> _Instruction_: Exclude the pictures, then restate every entry below exactly.

> _Record set_:

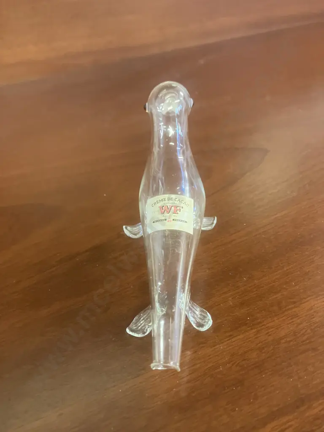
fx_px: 349
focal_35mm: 28
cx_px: 162
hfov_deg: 49.7
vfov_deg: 63.4
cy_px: 216
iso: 400
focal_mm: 3.99
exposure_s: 1/33
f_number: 1.8
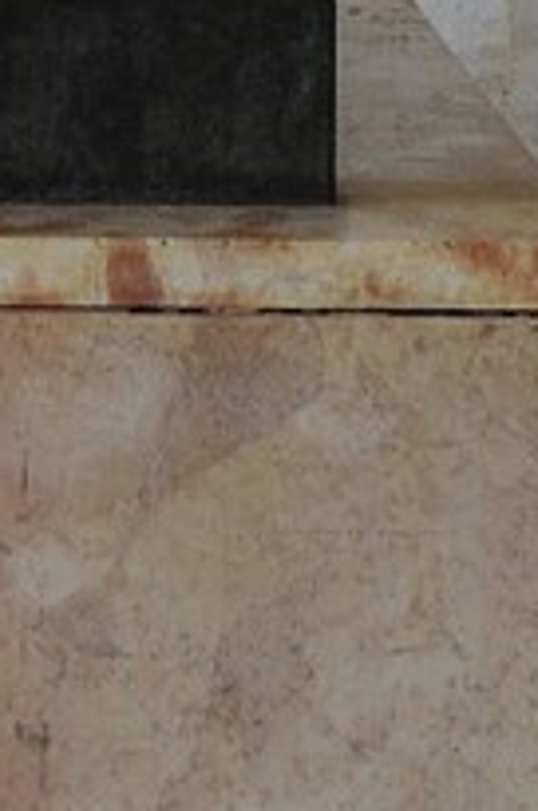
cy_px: -1938
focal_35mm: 375
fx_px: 8434
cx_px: -443
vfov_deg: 5.1
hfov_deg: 3.6
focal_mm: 48
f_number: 5
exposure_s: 1/60
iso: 800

> _Exercise result_:
fx_px: 349
focal_35mm: 28
cx_px: 162
hfov_deg: 49.7
vfov_deg: 63.4
cy_px: 216
iso: 400
focal_mm: 3.99
exposure_s: 1/33
f_number: 1.8
cy_px: -1938
focal_35mm: 375
fx_px: 8434
cx_px: -443
vfov_deg: 5.1
hfov_deg: 3.6
focal_mm: 48
f_number: 5
exposure_s: 1/60
iso: 800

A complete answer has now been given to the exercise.